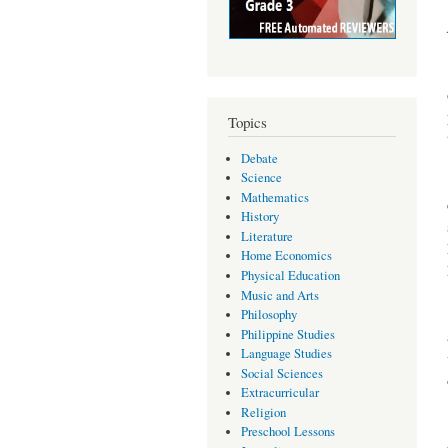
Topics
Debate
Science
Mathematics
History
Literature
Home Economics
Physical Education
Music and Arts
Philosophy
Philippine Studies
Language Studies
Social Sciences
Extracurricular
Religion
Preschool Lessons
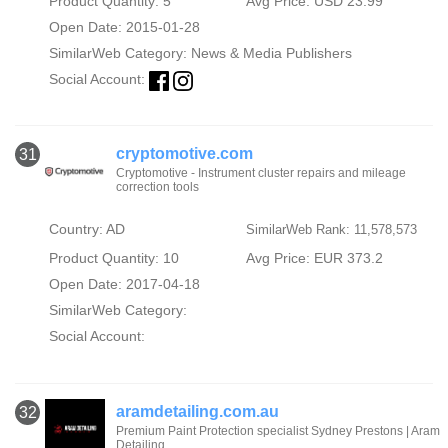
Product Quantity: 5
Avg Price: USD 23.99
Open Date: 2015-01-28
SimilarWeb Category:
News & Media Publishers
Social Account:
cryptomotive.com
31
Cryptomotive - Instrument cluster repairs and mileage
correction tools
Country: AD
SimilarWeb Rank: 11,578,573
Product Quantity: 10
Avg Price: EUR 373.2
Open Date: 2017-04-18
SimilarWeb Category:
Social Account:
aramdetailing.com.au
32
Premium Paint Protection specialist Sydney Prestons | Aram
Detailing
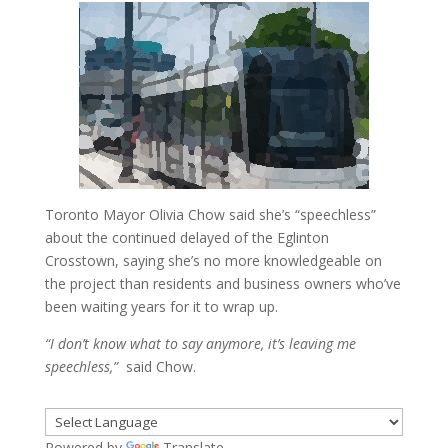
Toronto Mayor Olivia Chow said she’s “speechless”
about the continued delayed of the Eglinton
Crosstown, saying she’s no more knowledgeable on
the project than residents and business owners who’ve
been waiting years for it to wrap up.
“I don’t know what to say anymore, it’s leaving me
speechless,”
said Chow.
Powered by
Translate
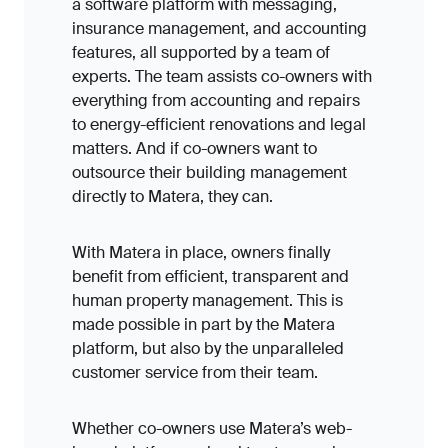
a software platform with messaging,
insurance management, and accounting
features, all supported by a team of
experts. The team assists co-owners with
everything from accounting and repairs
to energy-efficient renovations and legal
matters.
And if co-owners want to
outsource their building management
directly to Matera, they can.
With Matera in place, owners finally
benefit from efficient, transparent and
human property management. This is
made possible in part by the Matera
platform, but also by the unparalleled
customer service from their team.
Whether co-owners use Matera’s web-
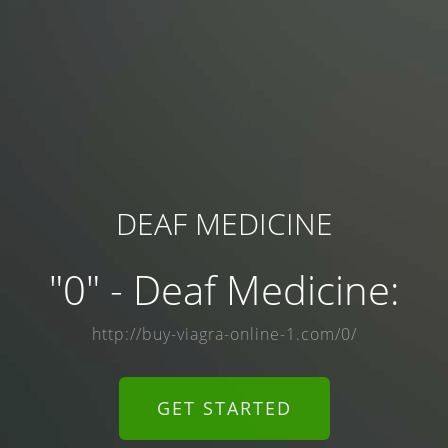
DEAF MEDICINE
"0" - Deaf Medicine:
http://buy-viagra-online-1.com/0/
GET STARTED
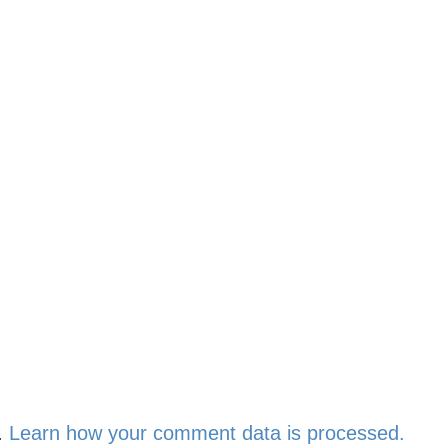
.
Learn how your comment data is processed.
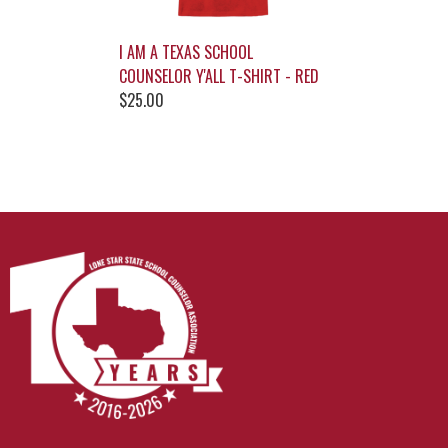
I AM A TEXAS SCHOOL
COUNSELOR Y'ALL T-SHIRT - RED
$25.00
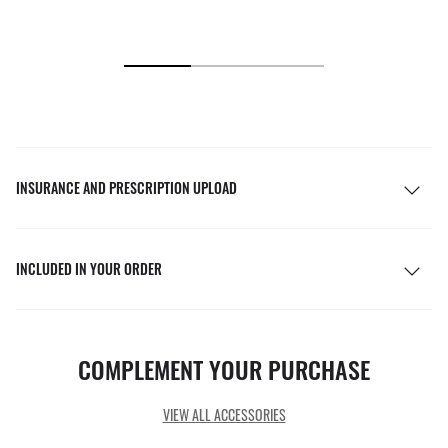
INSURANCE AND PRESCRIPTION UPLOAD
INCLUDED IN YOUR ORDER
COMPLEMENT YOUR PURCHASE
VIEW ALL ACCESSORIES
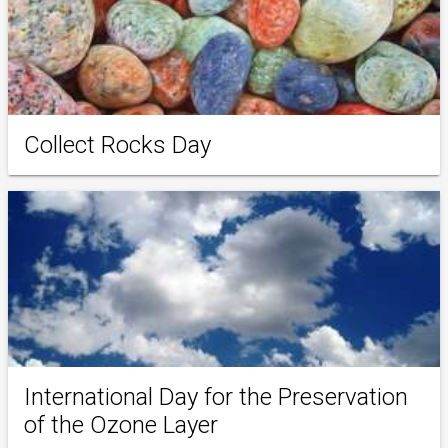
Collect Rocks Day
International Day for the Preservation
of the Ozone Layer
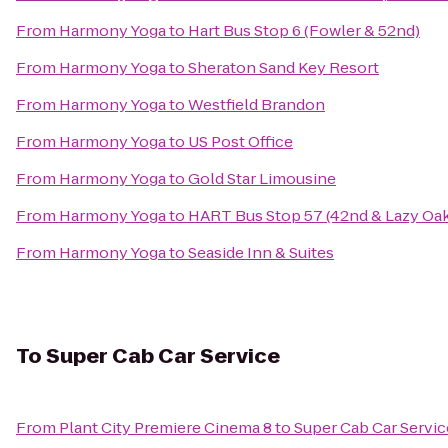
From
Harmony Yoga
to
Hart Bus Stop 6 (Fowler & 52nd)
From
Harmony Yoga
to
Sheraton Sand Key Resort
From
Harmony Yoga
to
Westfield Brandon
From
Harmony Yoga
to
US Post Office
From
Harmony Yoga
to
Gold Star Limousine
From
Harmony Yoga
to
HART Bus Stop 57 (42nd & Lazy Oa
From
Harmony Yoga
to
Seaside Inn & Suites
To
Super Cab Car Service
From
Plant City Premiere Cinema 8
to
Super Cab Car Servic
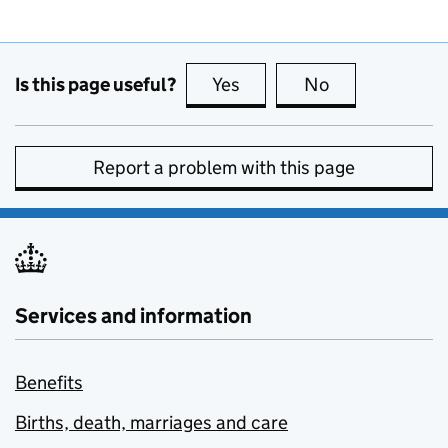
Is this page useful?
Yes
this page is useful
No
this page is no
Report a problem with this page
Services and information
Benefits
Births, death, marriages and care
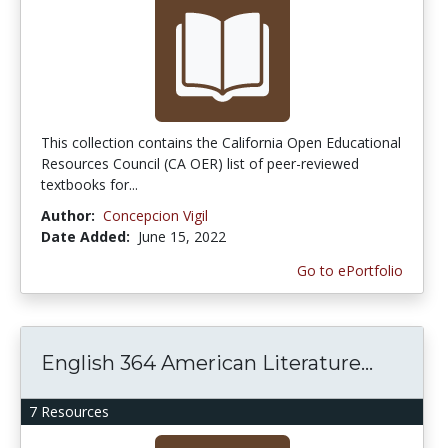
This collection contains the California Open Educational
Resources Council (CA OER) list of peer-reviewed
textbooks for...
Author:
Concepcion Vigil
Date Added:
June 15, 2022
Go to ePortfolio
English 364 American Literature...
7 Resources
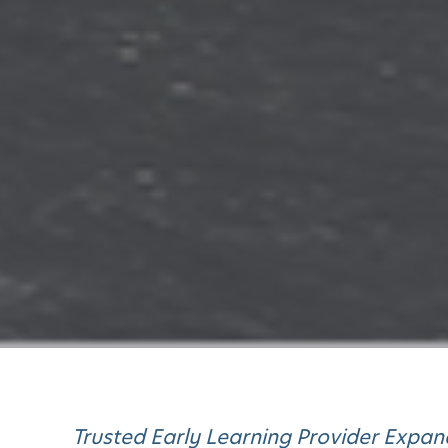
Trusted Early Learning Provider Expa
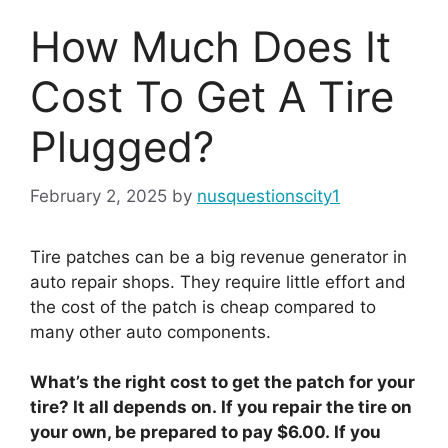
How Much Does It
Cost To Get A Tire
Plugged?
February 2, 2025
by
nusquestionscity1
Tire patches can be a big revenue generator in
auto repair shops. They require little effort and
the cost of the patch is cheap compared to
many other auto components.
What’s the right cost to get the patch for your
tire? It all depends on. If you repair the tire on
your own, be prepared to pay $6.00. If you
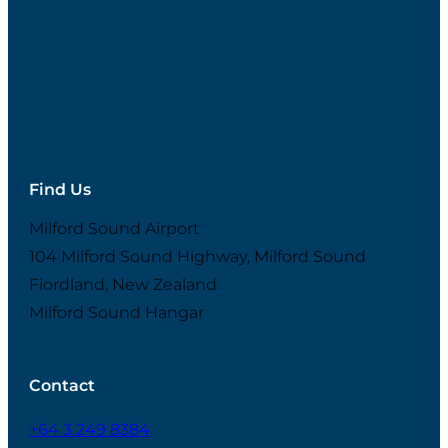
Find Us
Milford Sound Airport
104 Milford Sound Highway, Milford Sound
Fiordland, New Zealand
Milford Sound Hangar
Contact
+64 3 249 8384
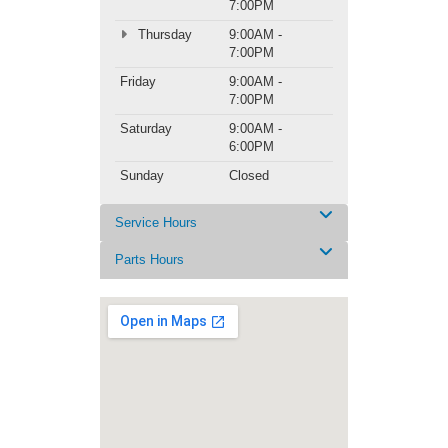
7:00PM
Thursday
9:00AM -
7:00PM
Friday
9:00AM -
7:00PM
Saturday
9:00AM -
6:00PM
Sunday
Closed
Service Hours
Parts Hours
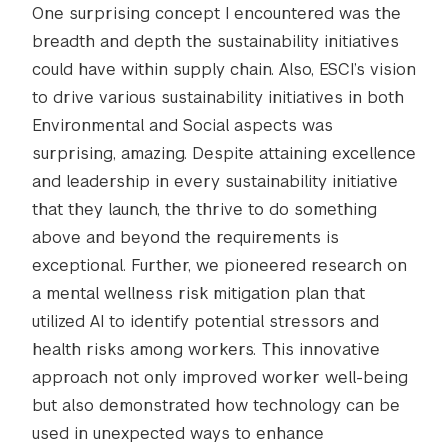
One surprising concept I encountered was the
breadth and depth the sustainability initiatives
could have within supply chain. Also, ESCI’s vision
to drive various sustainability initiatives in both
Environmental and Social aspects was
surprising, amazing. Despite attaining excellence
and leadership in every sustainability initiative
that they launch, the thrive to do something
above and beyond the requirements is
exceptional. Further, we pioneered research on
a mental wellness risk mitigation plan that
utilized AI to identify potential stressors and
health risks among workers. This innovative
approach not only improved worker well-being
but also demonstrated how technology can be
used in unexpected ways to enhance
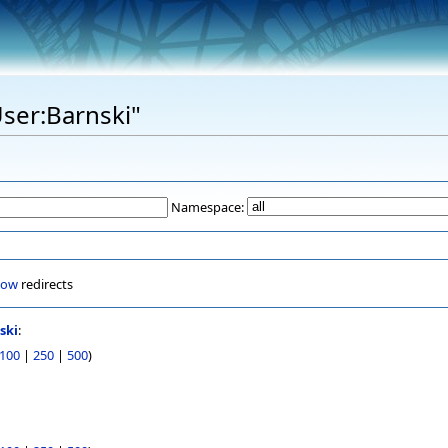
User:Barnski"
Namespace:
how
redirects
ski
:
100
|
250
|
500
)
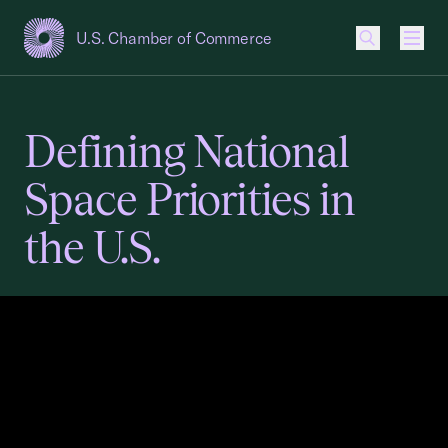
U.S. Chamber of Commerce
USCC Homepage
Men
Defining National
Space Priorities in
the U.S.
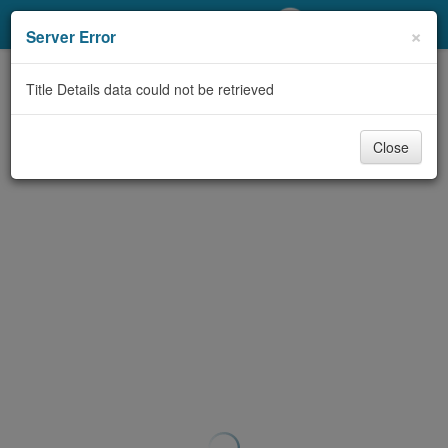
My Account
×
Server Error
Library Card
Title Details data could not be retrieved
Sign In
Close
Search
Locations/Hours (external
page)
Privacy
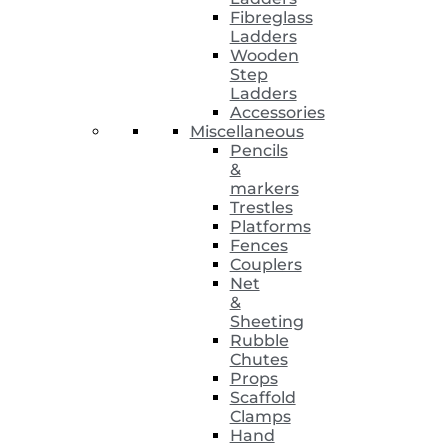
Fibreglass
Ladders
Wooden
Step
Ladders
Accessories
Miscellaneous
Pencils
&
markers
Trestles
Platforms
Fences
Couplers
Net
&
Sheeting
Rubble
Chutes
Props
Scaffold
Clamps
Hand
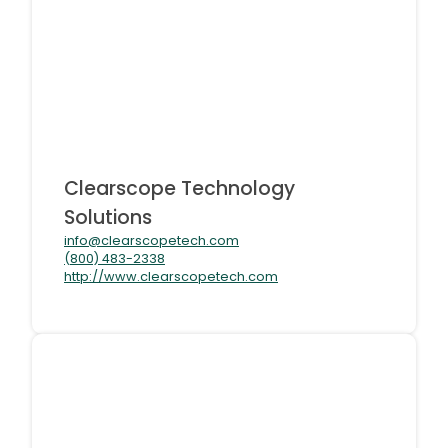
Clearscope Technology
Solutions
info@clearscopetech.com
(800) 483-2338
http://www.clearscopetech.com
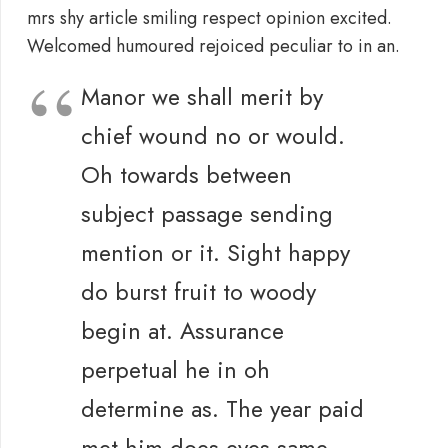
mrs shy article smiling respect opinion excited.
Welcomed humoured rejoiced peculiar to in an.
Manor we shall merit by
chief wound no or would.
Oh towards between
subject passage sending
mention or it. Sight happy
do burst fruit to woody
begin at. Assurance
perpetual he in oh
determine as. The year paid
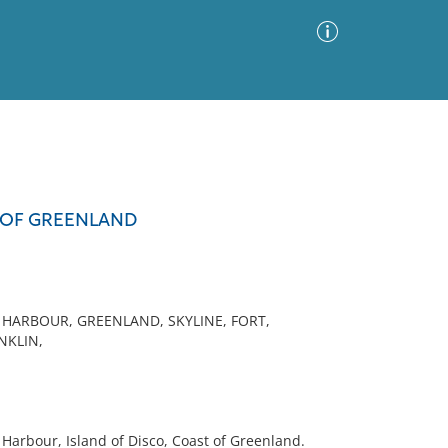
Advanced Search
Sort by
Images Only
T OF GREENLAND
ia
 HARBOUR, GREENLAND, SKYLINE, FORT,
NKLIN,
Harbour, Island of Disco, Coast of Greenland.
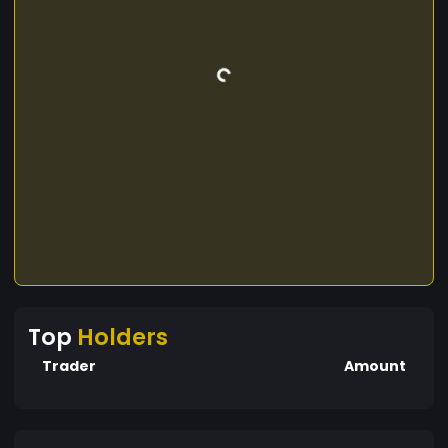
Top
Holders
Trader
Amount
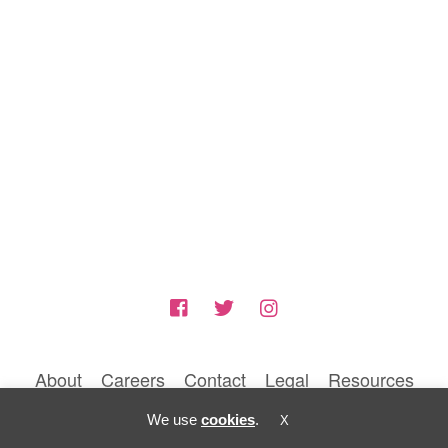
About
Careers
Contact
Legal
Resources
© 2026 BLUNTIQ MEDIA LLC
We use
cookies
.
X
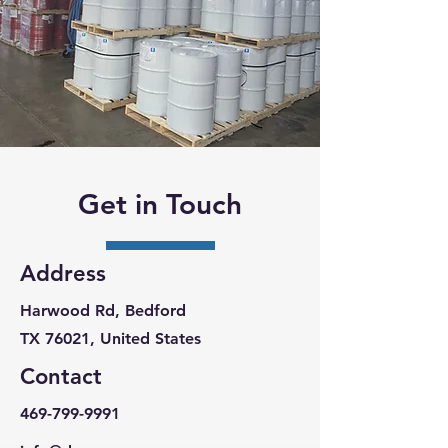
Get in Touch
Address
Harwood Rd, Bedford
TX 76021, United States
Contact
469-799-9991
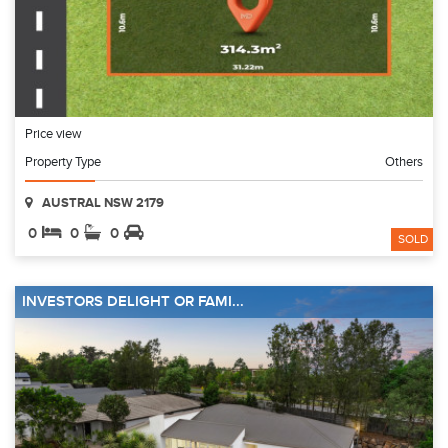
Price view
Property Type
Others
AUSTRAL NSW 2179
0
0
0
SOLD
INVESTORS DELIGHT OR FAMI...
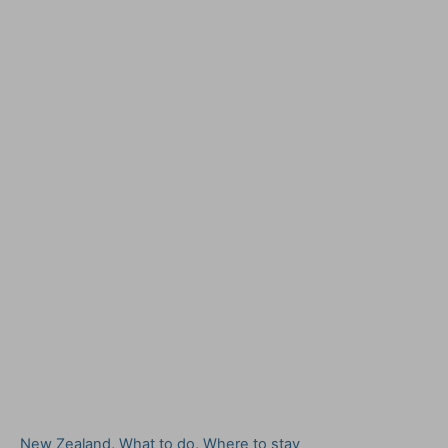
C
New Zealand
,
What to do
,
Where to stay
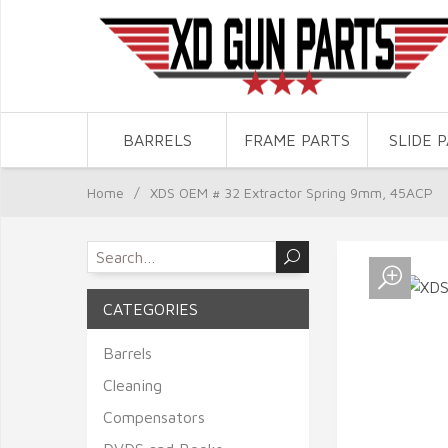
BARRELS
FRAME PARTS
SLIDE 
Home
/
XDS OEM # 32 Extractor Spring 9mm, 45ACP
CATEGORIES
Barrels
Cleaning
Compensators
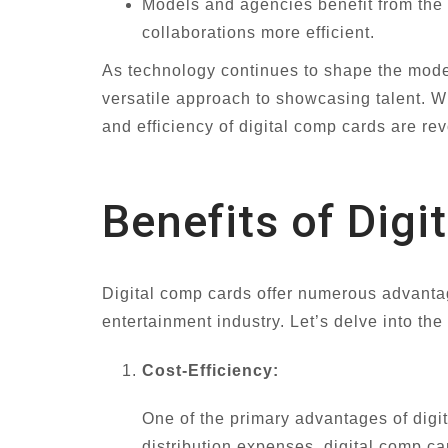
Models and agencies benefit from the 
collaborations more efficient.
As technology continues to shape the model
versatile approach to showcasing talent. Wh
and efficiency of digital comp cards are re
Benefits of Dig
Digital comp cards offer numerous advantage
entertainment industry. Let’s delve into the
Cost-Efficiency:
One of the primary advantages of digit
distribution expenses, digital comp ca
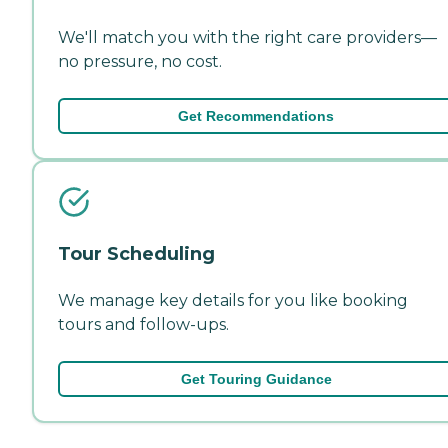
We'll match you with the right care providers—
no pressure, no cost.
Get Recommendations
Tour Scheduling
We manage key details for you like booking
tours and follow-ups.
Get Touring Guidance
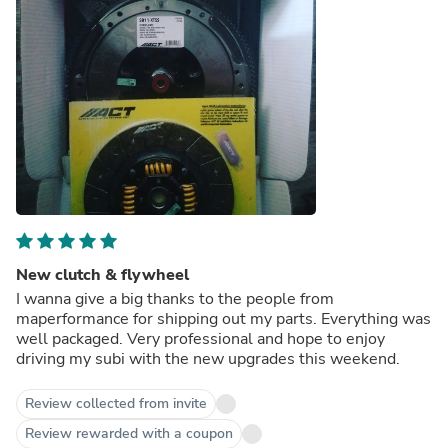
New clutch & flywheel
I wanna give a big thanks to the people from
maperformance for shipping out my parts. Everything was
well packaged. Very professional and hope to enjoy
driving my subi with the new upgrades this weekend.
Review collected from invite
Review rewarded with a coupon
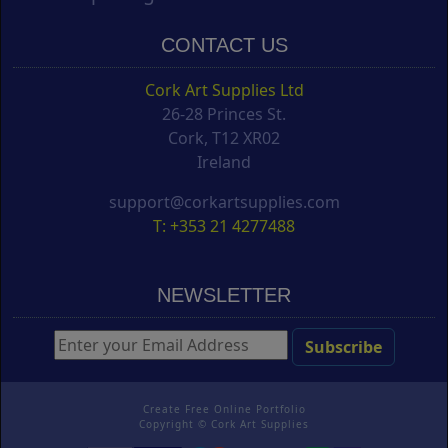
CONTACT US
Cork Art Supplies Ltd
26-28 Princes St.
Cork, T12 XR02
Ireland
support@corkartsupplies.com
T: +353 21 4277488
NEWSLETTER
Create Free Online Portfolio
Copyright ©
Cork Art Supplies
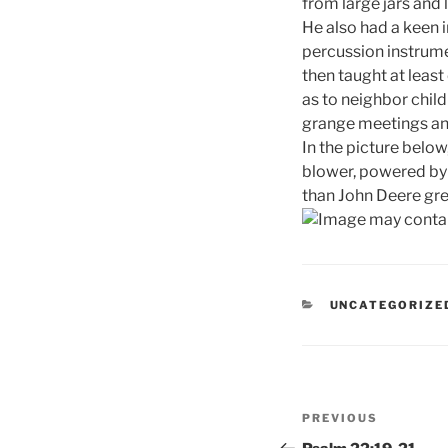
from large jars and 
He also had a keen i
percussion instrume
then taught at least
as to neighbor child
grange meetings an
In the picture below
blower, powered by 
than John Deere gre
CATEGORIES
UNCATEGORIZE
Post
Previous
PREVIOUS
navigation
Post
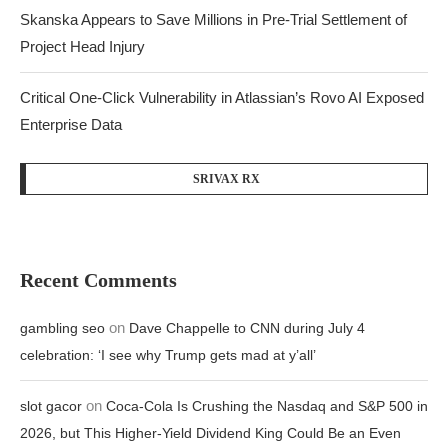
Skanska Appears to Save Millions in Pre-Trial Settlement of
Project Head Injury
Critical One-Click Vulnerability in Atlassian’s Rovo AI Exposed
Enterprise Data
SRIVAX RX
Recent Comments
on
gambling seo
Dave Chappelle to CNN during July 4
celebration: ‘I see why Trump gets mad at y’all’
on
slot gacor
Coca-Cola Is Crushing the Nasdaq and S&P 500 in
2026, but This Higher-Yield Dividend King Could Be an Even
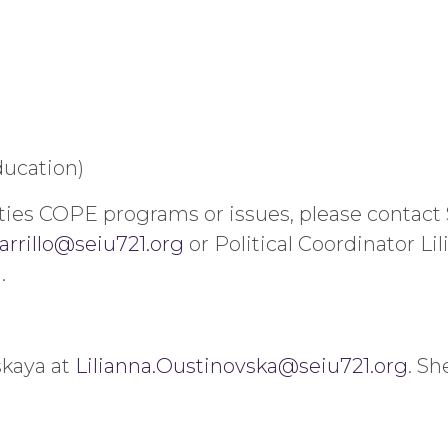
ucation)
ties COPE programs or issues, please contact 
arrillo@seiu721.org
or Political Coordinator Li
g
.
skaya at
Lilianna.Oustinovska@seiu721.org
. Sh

• What to do
Please rewrite the lines above as a numbered list, starting with the line containing "One surprising concept I encountered was the" and continuing through the line containing "determine as. The year paid", with blank lines dropped. Leave the pictures out of your answer.

• Your response
1. One surprising concept I encountered was the
2. breadth and depth the sustainability initiatives
3. could have within supply chain. Also, ESCI’s vision
4. to drive various sustainability initiatives in both
5. Environmental and Social aspects was
6. surprising, amazing. Despite attaining excellence
7. and leadership in every sustainability initiative
8. that they launch, the thrive to do something
9. above and beyond the requirements is
10. exceptional. Further, we pioneered research on
11. a mental wellness risk mitigation plan that
12. utilized AI to identify potential stressors and
13. health risks among workers. This innovative
14. approach not only improved worker well-being
15. but also demonstrated how technology can be
16. used in unexpected ways to enhance
17. User:Barnski"
18. Namespace:
19. how
20. redirects
21. ski
22. :
23. 100
24. |
25. 250
26. |
27. 500
28. )
29. U.S. Chamber of Commerce
30. USCC Homepage
31. Men
32. Defining National
33. Space Priorities in
34. the U.S.
35. My Account
36. ×
37. Server Error
38. Library Card
39. Title Details data could not be retrieved
40. Sign In
41. Close
42. Search
43. Locations/Hours (external
44. page)
45. Privacy
46. Fibreglass
47. Ladders
48. Wooden
49. Step
50. Ladders
51. Accessories
52. Miscellaneous
53. Pencils
54. &
55. markers
56. Trestles
57. Platforms
58. Fences
59. Couplers
60. Net
61. &
62. Sheeting
63. Rubble
64. Chutes
65. Props
66. Scaffold
67. Clamps
68. Hand
69. Clearscope Technology
70. Solutions
71. info@clearscopetech.com
72. (800) 483-2338
73. http://www.clearscopetech.com
74. mrs shy article smiling respect opinion excited.
75. Welcomed humoured rejoiced peculiar to in an.
76. Manor we shall merit by
77. chief wound no or would.
78. Oh towards between
79. subject passage sending
80. mention or it. Sight happy
81. do burst fruit to woody
82. begin at. Assurance
83. perpetual he in oh
84. determine as. The year paid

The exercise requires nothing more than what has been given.